Oral Tradition/Nightmare Fuel
Everybody loves a good story. Humans have been telling stories for millennia - and many of them are horror stories.
- Most people today think of faeries as dainty little pixies who fly around granting wishes. However, the people of the Middle Ages feared the wrath of the Fair Folk, and few were more vile than the Nuckelavee. A formless specter living off the coast of Orkney, this foul faerie would rise from the depths of the ocean and take the form of a massive, skinless black-blooded horse with its "rider" fused to its back from his waist down. The horse head had a single blazing eye and a mouthful of vicious teeth, while the "rider" had an oversized head that rolled about on its undersized neck, and long, muscular arms that ended with razor sharp claws. This monster was an Omnicidal Maniac of the highest order, rising from the sea to deliver a plague called the Mortasheen (Yes, that's where Bogleech got the name for Mortasheen from) that would kill livestock and crops, and it reserved a special hatred for any unfortunate humans it came across. Its one weakness was fresh water, which it could not cross.
- What are urban legends but modern folk tales? As such, they fit in perfectly here.
- The Chupacabra is the modern vampire, a beast of possibly alien origin who drains the blood from livestock, has supernatural strength and agility, and is feared among Latino populations everywhere. The "coyote with mange" depiction is full of Narm, but the classic Chupacabra, which resembles a mix between The Greys and a Velociraptor is one of the more nightmare inducing creatures of recent times. There are no confirmed attacks on humans yet, but who knows?
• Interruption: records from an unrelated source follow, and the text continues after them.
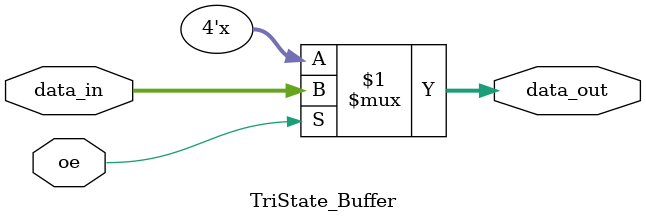
<source format=sv>
module TriState_XNOR(
    input oe,
    input [3:0] in1, in2,
    output [3:0] res
);
    wire [3:0] xnor_result;
    
    // 实例化XNOR逻辑子模块
    XNOR_Logic xnor_logic_inst (
        .in1(in1),
        .in2(in2),
        .result(xnor_result)
    );
    
    // 实例化三态缓冲器子模块
    TriState_Buffer tristate_buffer_inst (
        .oe(oe),
        .data_in(xnor_result),
        .data_out(res)
    );
endmodule

// XNOR逻辑子模块
module XNOR_Logic(
    input [3:0] in1, in2,
    output [3:0] result
);
    // 使用等价的布尔表达式实现XNOR操作
    // (in1 & in2) | (~in1 & ~in2) 在某些架构上具有更好的PPA特性
    assign result = (in1 & in2) | (~in1 & ~in2);
endmodule

// 三态缓冲器子模块
module TriState_Buffer(
    input oe,
    input [3:0] data_in,
    output [3:0] data_out
);
    // 实现三态输出控制
    assign data_out = oe ? data_in : 4'bzzzz;
endmodule
</source>
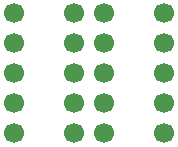
<source format=gbl>
G04 #@! TF.FileFunction,Copper,L2,Bot,Signal*
%FSLAX46Y46*%
G04 Gerber Fmt 4.6, Leading zero omitted, Abs format (unit mm)*
G04 Created by KiCad (PCBNEW 4.0.2-1.fc23-product) date Sun May  1 08:53:22 2016*
%MOMM*%
G01*
G04 APERTURE LIST*
%ADD10C,0.100000*%
%ADD11C,1.700000*%
G04 APERTURE END LIST*
D10*
D11*
X152400000Y-104140000D03*
X154940000Y-104140000D03*
X152400000Y-106680000D03*
X154940000Y-106680000D03*
X152400000Y-109220000D03*
X154940000Y-109220000D03*
X152400000Y-111760000D03*
X154940000Y-111760000D03*
X152400000Y-114300000D03*
X154940000Y-114300000D03*
X147320000Y-104140000D03*
X160020000Y-104140000D03*
X147320000Y-106680000D03*
X160020000Y-106680000D03*
X147320000Y-109220000D03*
X160020000Y-109220000D03*
X147320000Y-111760000D03*
X160020000Y-111760000D03*
X147320000Y-114300000D03*
X160020000Y-114300000D03*
M02*

</source>
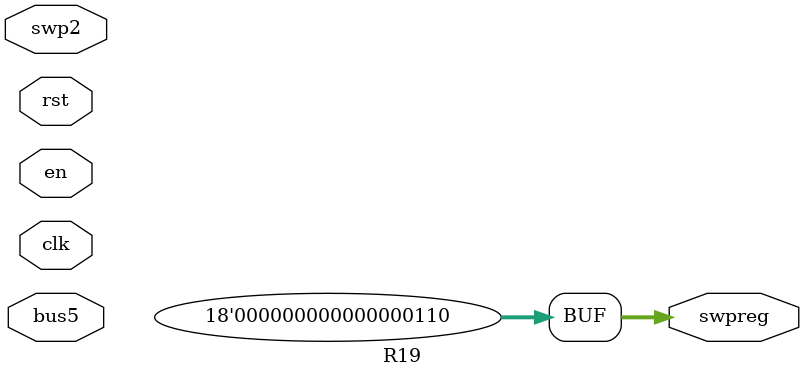
<source format=v>
`timescale 1ns / 1ps
module R19(swpreg,bus5,en,rst,swp2,clk
    );
input en,rst,swp2;
input clk;
input [17:0] bus5;
output [17:0] swpreg=18'd6;

reg [17:0] swpreg;

always @ (negedge clk) begin
	if (rst)
		swpreg<=18'd6;

	else if (swp2 & en)
	swpreg<= bus5;

end
		
endmodule 
</source>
- Many aliens can be nightmarish, as well. Although many of the stranger aliens on this list are Nightmare Retardant, the more infamous aliens on this list are truly creepy.
- While the Hopkinsville Goblins are Ugly Cute, the fact that they're Nigh Invulnerable little bastards who attacked a Kentucky family's homestead makes them disturbingly creepy.
- The infamous Flatwoods Monster is another alien sighting that has actually been hostile to humans. Not to mention its resemblance to traditional depictions of the Grim Reaper.
- Finally, we have the Mothman, an infamous harbinger of doom who may not actually DO anything but silently stare at people and creep them the hell out, but it tends to forbode disasters.
- Similar to the Mothman, we have the Owlman of Mawnan, a beast who is far more malevolent than its American cousin.
- The Jersey Devil is more than just the namesake of a hockey team. This demon is a slayer of livestock who was reportedly born when its mother wished that her thirteenth child would be a devil. It then killed its family, and sightings of this monster have endured from the 1700's to the present day.
- The Wendigo of Algonquin folklore is a cannibalistic spirit that possesses anyone who engages in cannibalism. After its possessed someone, they turn into a tall, gaunt corpse-like being with sharp fangs that have shredded the former human's lips to nothing, bloody stumps where its feet would be (possibly due to frostbite), and transparent skin through which you can see its icy blood and heart of ice. It can turn invisible and ride on the wind to pursue prey, and it is ALWAYS hungry...
- The skinwalker, or yee naaldlooshii of Navajo mythology, is basically a cross between a Werewolf and a warlock. To become a skinwalker, one must cross the Moral Event Horizon by killing your family. After you become one, you can change into any animal you desire, gain the ability to cast powerful and deadly curses on anyone, and mimic the voices of your victims' loved ones.